** Opening DATASET ENTRIES block **

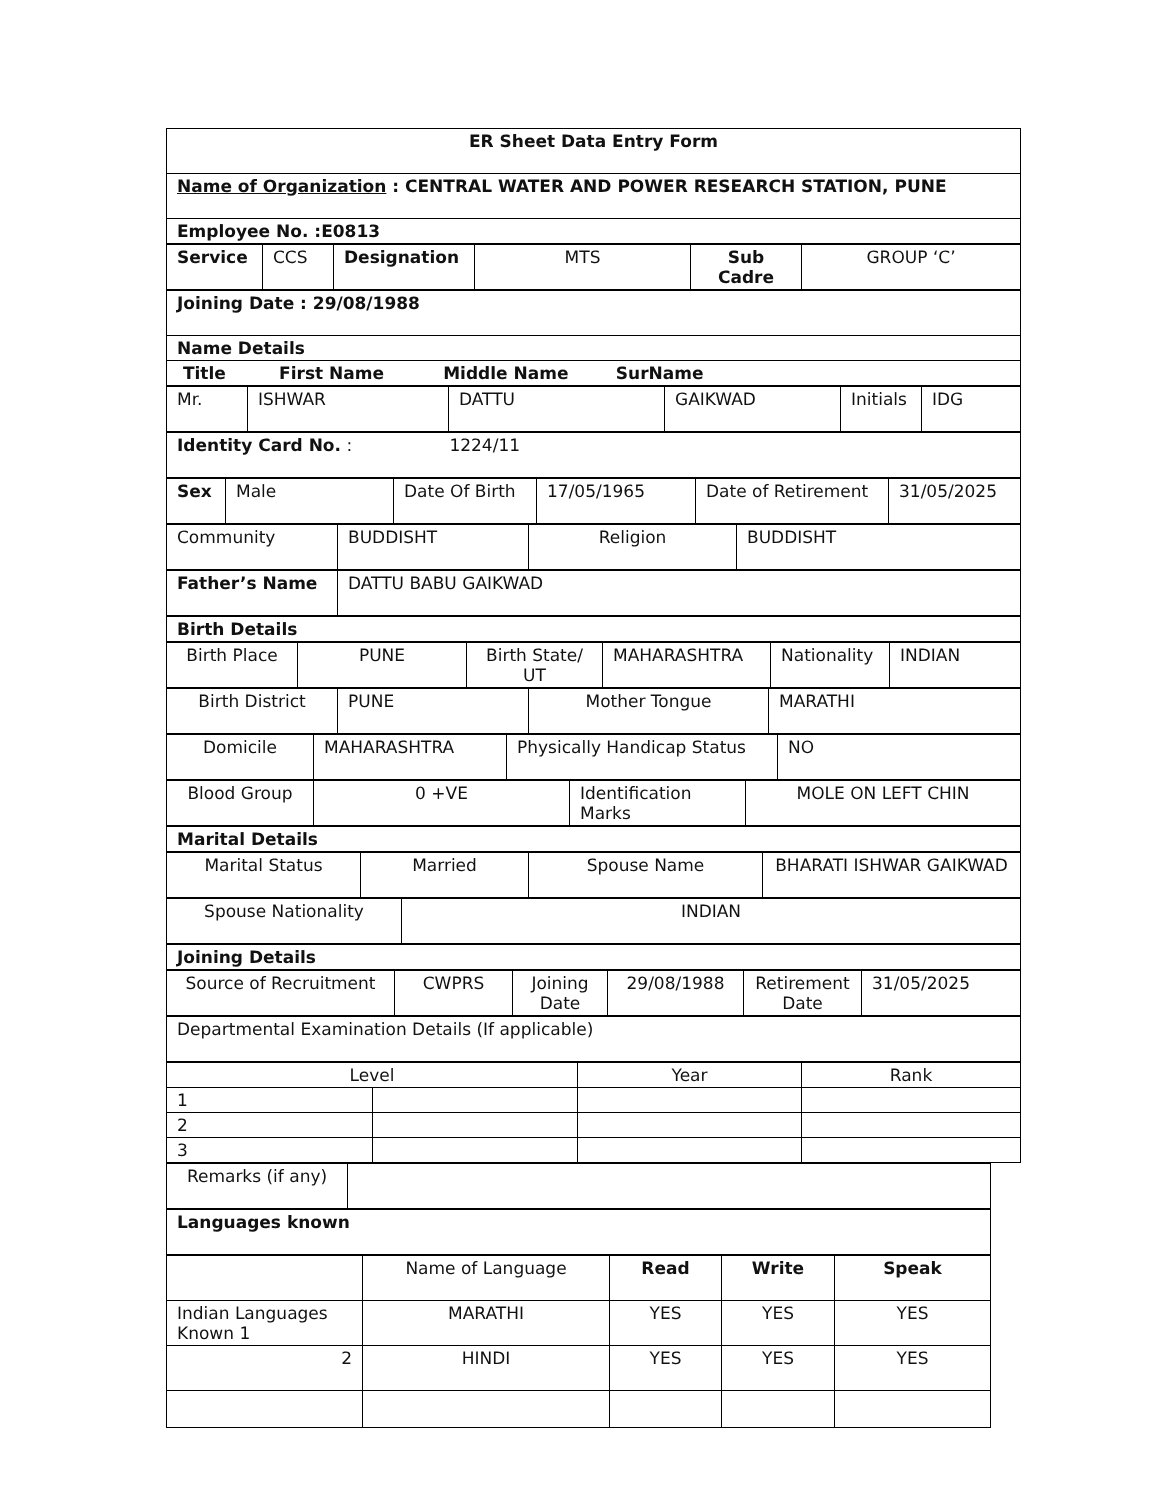| ER Sheet Data Entry Form |
| --- |
| Name of Organization : CENTRAL WATER AND POWER RESEARCH STATION, PUNE |
| Employee No. :E0813 |
| Service | CCS | Designation | MTS | Sub Cadre | GROUP ‘C’ |
| Joining Date : 29/08/1988 |
| Name Details |
| Title First Name Middle Name SurName |
| Mr. | ISHWAR | DATTU | GAIKWAD | Initials | IDG |
| Identity Card No. : 1224/11 |
| Sex | Male | Date Of Birth | 17/05/1965 | Date of Retirement | 31/05/2025 |
| Community | BUDDISHT | Religion | BUDDISHT |
| Father’s Name | DATTU BABU GAIKWAD |
| Birth Details |
| Birth Place | PUNE | Birth State/ UT | MAHARASHTRA | Nationality | INDIAN |
| Birth District | PUNE | Mother Tongue | MARATHI |
| Domicile | MAHARASHTRA | Physically Handicap Status | NO |
| Blood Group | 0 +VE | Identification Marks | MOLE ON LEFT CHIN |
| Marital Details |
| Marital Status | Married | Spouse Name | BHARATI ISHWAR GAIKWAD |
| Spouse Nationality | INDIAN |
| Joining Details |
| Source of Recruitment | CWPRS | Joining Date | 29/08/1988 | Retirement Date | 31/05/2025 |
| Departmental Examination Details (If applicable) |
| Level | | Year | Rank |
| 1 | | | |
| 2 | | | |
| 3 | | | |
| Remarks (if any) | |
| Languages known |
| | Name of Language | Read | Write | Speak |
| Indian Languages Known 1 | MARATHI | YES | YES | YES |
| 2 | HINDI | YES | YES | YES |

** Closing DATASET ENTRIES block **

YOUR GOAL: Search the entries for the word "Joining". Copy every line where it occurs.

ANSWER BELOW:
| Joining Date : 29/08/1988 |
| Joining Details |
| Source of Recruitment | CWPRS | Joining Date | 29/08/1988 | Retirement Date | 31/05/2025 |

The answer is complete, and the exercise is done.